In the items below, can you lay out the part that opens with the line containing "Colton Clemens, 77.5, $381." and closes with the line containing "Opportunity Tax Credit" as a JSON list of strings, one string per line with blank lines omitted? Leave the pictures out of your answer.

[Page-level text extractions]

----

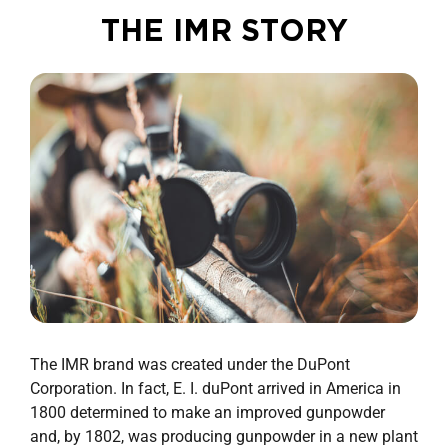
THE IMR STORY
The IMR brand was created under the DuPont
Corporation. In fact, E. I. duPont arrived in America in
1800 determined to make an improved gunpowder
and, by 1802, was producing gunpowder in a new plant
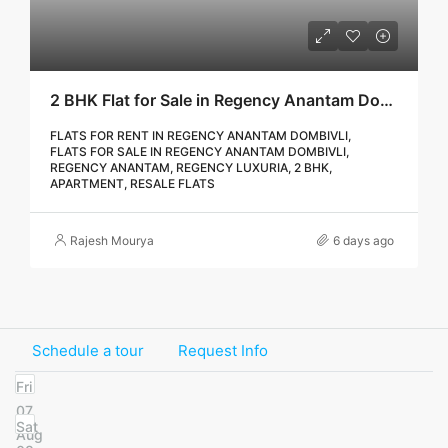
2 BHK Flat for Sale in Regency Anantam Dombivli | Call – 9967776757
FLATS FOR RENT IN REGENCY ANANTAM DOMBIVLI,
FLATS FOR SALE IN REGENCY ANANTAM DOMBIVLI,
REGENCY ANANTAM, REGENCY LUXURIA, 2 BHK,
APARTMENT, RESALE FLATS
Rajesh Mourya
6 days ago
Schedule a tour
Request Info
Fri
07
Sat
Aug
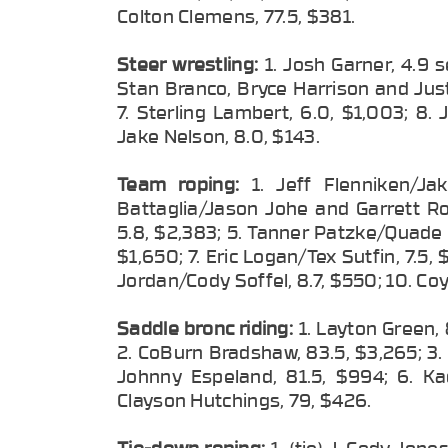
Colton Clemens, 77.5, $381.
Steer wrestling:
1. Josh Garner, 4.9 s
Stan Branco, Bryce Harrison and Just
7. Sterling Lambert, 6.0, $1,003; 8.
Jake Nelson, 8.0, $143.
Team roping:
1. Jeff Flenniken/Ja
Battaglia/Jason Johe and Garrett Ro
5.8, $2,383; 5. Tanner Patzke/Quade 
$1,650; 7. Eric Logan/Tex Sutfin, 7.5,
Jordan/Cody Soffel, 8.7, $550; 10. Coy 
Saddle bronc riding:
1. Layton Green,
2. CoBurn Bradshaw, 83.5, $3,265; 3. 
Johnny Espeland, 81.5, $994; 6. Ka
Clayson Hutchings, 79, $426.
Tie-down roping:
1. (tie) J. Cody Jon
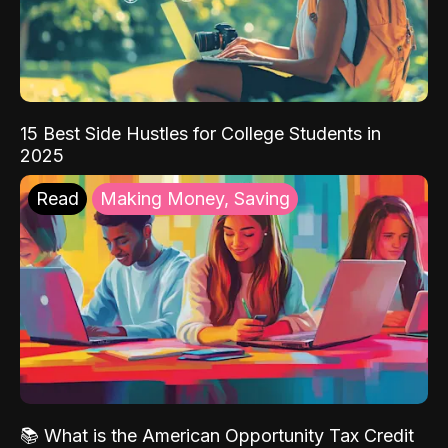
15 Best Side Hustles for College Students in
2025
Read
Making Money, Saving
📚 What is the American Opportunity Tax Credit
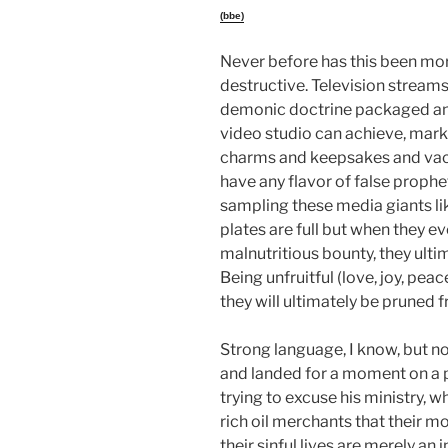
(bbe)
Never before has this been mo
destructive. Television streams
demonic doctrine packaged and 
video studio can achieve, mark
charms and keepsakes and vac
have any flavor of false prophe
sampling these media giants lik
plates are full but when they e
malnutritious bounty, they ult
Being unfruitful (love, joy, peac
they will ultimately be pruned f
Strong language, I know, but no
and landed for a moment on 
trying to excuse his ministry, 
rich oil merchants that their m
their sinful lives are merely an 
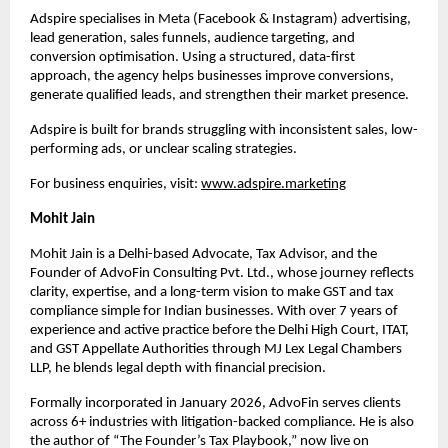
Adspire specialises in Meta (Facebook & Instagram) advertising, 
lead generation, sales funnels, audience targeting, and 
conversion optimisation. Using a structured, data-first 
approach, the agency helps businesses improve conversions, 
generate qualified leads, and strengthen their market presence.
Adspire is built for brands struggling with inconsistent sales, low-
performing ads, or unclear scaling strategies.
For business enquiries, visit: 
www.adspire.marketing
Mohit Jain
Mohit Jain is a Delhi-based Advocate, Tax Advisor, and the 
Founder of AdvoFin Consulting Pvt. Ltd., whose journey reflects 
clarity, expertise, and a long-term vision to make GST and tax 
compliance simple for Indian businesses. With over 7 years of 
experience and active practice before the Delhi High Court, ITAT, 
and GST Appellate Authorities through MJ Lex Legal Chambers 
LLP, he blends legal depth with financial precision.
Formally incorporated in January 2026, AdvoFin serves clients 
across 6+ industries with litigation-backed compliance. He is also 
the author of “The Founder’s Tax Playbook,” now live on 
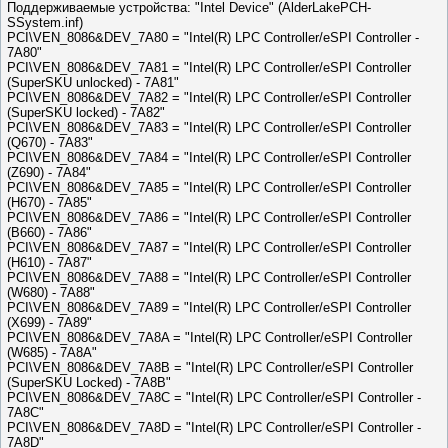
Поддерживаемые устройства: "Intel Device" (AlderLakePCH-
SSystem.inf)
PCI\VEN_8086&DEV_7A80 = "Intel(R) LPC Controller/eSPI Controller -
7A80"
PCI\VEN_8086&DEV_7A81 = "Intel(R) LPC Controller/eSPI Controller
(SuperSKU unlocked) - 7A81"
PCI\VEN_8086&DEV_7A82 = "Intel(R) LPC Controller/eSPI Controller
(SuperSKU locked) - 7A82"
PCI\VEN_8086&DEV_7A83 = "Intel(R) LPC Controller/eSPI Controller
(Q670) - 7A83"
PCI\VEN_8086&DEV_7A84 = "Intel(R) LPC Controller/eSPI Controller
(Z690) - 7A84"
PCI\VEN_8086&DEV_7A85 = "Intel(R) LPC Controller/eSPI Controller
(H670) - 7A85"
PCI\VEN_8086&DEV_7A86 = "Intel(R) LPC Controller/eSPI Controller
(B660) - 7A86"
PCI\VEN_8086&DEV_7A87 = "Intel(R) LPC Controller/eSPI Controller
(H610) - 7A87"
PCI\VEN_8086&DEV_7A88 = "Intel(R) LPC Controller/eSPI Controller
(W680) - 7A88"
PCI\VEN_8086&DEV_7A89 = "Intel(R) LPC Controller/eSPI Controller
(X699) - 7A89"
PCI\VEN_8086&DEV_7A8A = "Intel(R) LPC Controller/eSPI Controller
(W685) - 7A8A"
PCI\VEN_8086&DEV_7A8B = "Intel(R) LPC Controller/eSPI Controller
(SuperSKU Locked) - 7A8B"
PCI\VEN_8086&DEV_7A8C = "Intel(R) LPC Controller/eSPI Controller -
7A8C"
PCI\VEN_8086&DEV_7A8D = "Intel(R) LPC Controller/eSPI Controller -
7A8D"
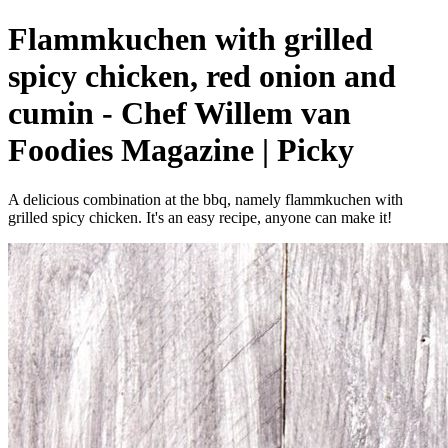
Flammkuchen with grilled
spicy chicken, red onion and
cumin - Chef Willem van
Foodies Magazine | Picky
A delicious combination at the bbq, namely flammkuchen with
grilled spicy chicken. It's an easy recipe, anyone can make it!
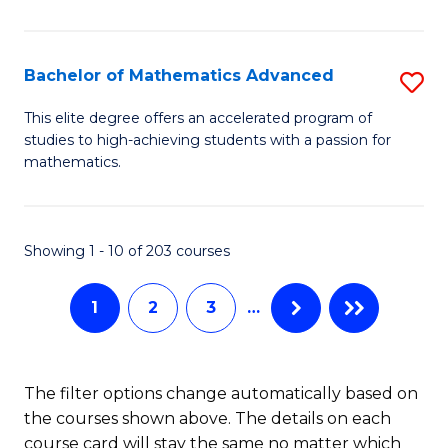
B
M
of
(
L
Bachelor of Mathematics Advanced
S
to
to
B
This elite degree offers an accelerated program of
C
studies to high-achieving students with a passion for
C
of
mathematics.
Fa
Fa
M
A
Showing 1 - 10 of 203 courses
to
C
1
2
3
…
Fa
The filter options change automatically based on
the courses shown above. The details on each
course card will stay the same no matter which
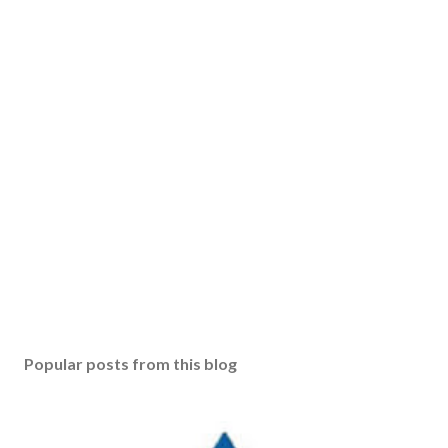
Popular posts from this blog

----

YOUR SOLUTION>
[
  "Colton Clemens, 77.5, $381.",
  "Steer wrestling:",
  "1. Josh Garner, 4.9 s",
  "Stan Branco, Bryce Harrison and Just",
  "7. Sterling Lambert, 6.0, $1,003; 8.",
  "Jake Nelson, 8.0, $143.",
  "Team roping:",
  "1. Jeff Flenniken/Ja",
  "Battaglia/Jason Johe and Garrett Ro",
  "5.8, $2,383; 5. Tanner Patzke/Quade ",
  "$1,650; 7. Eric Logan/Tex Sutfin, 7.5,",
  "Jordan/Cody Soffel, 8.7, $550; 10. Coy ",
  "Saddle bronc riding:",
  "1. Layton Green,",
  "2. CoBurn Bradshaw, 83.5, $3,265; 3. ",
  "Johnny Espeland, 81.5, $994; 6. Ka",
  "Clayson Hutchings, 79, $426.",
  "Tie-down roping:",
  "1. (tie) J. Cody Jon",
  "15 Best Side Hustles for College Students in",
  "2025",
  "Read",
  "Making Money, Saving",
  "📚 What is the American Opportunity Tax Credit"
]